✅A petition to repeal an ordinance shifting police department funds was approved

✅Mayor Dan Rodrick said he doesn't need an ordinance to make the changes

✅He said many signatures were fake but doesn't want to spend money on a legal fight


TOMS RIVER — Residents who hoped to reverse a Township Council vote on a police funding ordinance were rebuffed by the mayor, who said he didn't need the ordinance in the first place.

The council on Feb. 14 adopted an ordinance that shifted funding that had been used for the salaries of two captains to eight new EMT positions. Opponents of the measure went to work collecting signatures that would allow the measure to be reconsidered or else go to a referendum vote.

Despite the petitions being certified by the township clerk, and the council unanimously voting to repeal the ordinance, Mayor Dan Rodrick said nothing will change regarding police funding.

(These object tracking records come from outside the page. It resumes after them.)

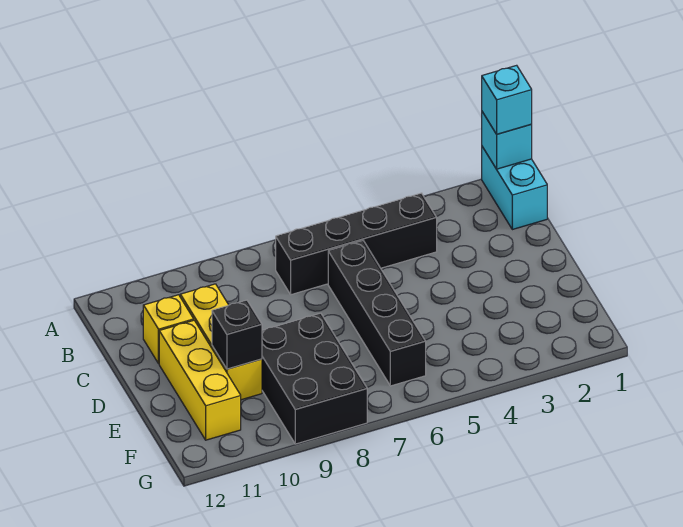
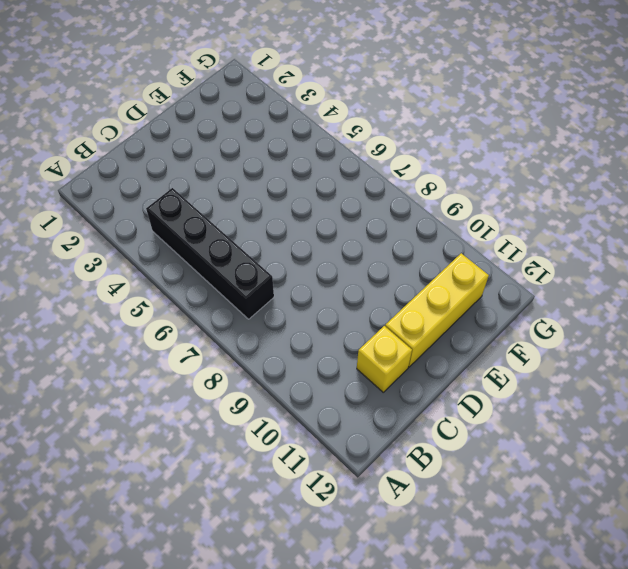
none -> cyan 1x2 brick [482,147,547,230]
none -> black 1x4 brick [328,241,426,386]

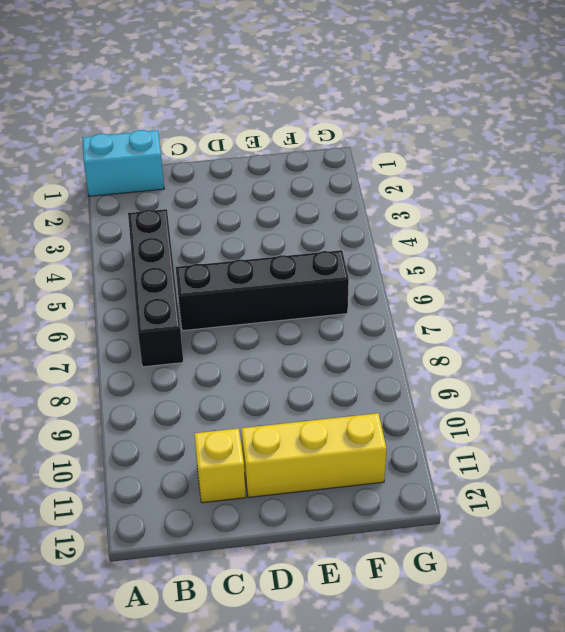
none -> yellow 1x3 brick [180,284,262,400]
none -> black 2x3 brick [262,313,367,444]

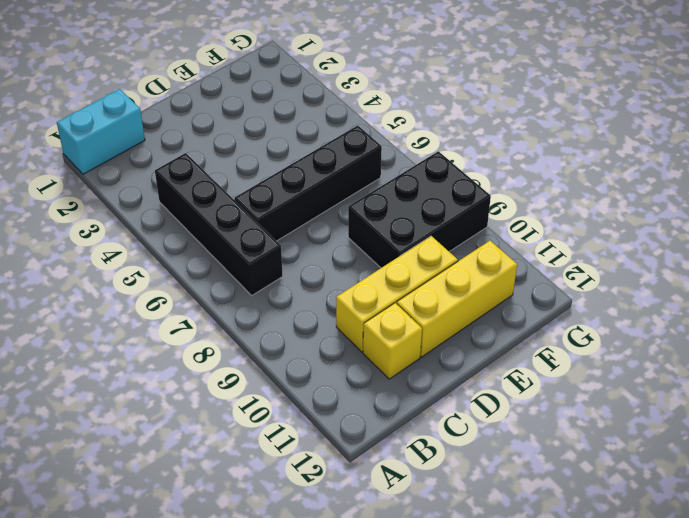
none -> cyan 1x1 brick [482,112,532,169]
none -> black 1x1 brick [212,300,262,369]

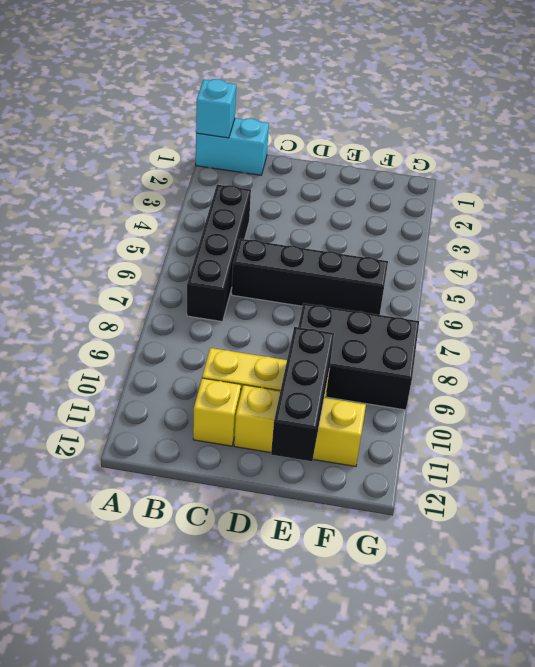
black 1x3 brick [271,327,334,461] -> black 1x1 brick [212,300,262,369]
none -> cyan 1x1 brick [482,65,532,134]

The township will not be pushed around by unions that opposed the measure, the mayor said.

"The fact is I never needed the ordinance. It is the administration's right to determine the staffing levels at the police department and that is what we will do. Residents cannot wait 30 minutes for an ambulance. We do not need two more $350,000-a-year management positions at the PD. We need more boots on the ground. We need more EMTs at the PD," Rodrick said.

The mayor said that he has been advised that a court could throw out the petitions because the signatures were not witnessed. He also accused the petition organizers of faking signatures.

"We could also prove that many of the signatures on that petition were not signed by those individuals whose names were on them," Rodrick said to a murmur of protest from the audience. "That being said, I'm not going to spend taxpayer dollars on lawyers to fight in court for an ordinance I do not need."

ALSO READ:Toms River, NJ shifts police funding despite public opposition

The town sent a message

Rodrick also announced that Toms River's full-time EMT will be the highest paid in the state with a starting salary of $62,000. Part-timers will be paid $35 per hour.

The repeal vote meant different things to two sets of council members. Supporters said they voted to repeal in recognition that the mayor did not need the ordinance to shift funding. They said that residents have asked them for better ambulance response times and they would be able to deliver.

Councilman David Ciccozzi, one of two vocal opponents of the ordinance, vowed there would be more petitions. Councilman Jim Quinlisk, in objecting to Rodrick questioning the validity of the petition signatures, paraphrased Nazi propagandist Joseph Goebbels' oft-quoted line about lies becoming true if repeated enough times.

"The people of this town fought hard for this. They're sending you a message and it's similar to what I said a couple of weeks ago that your ship is sinking so I vote yes for this ordinance," Quinlisk said.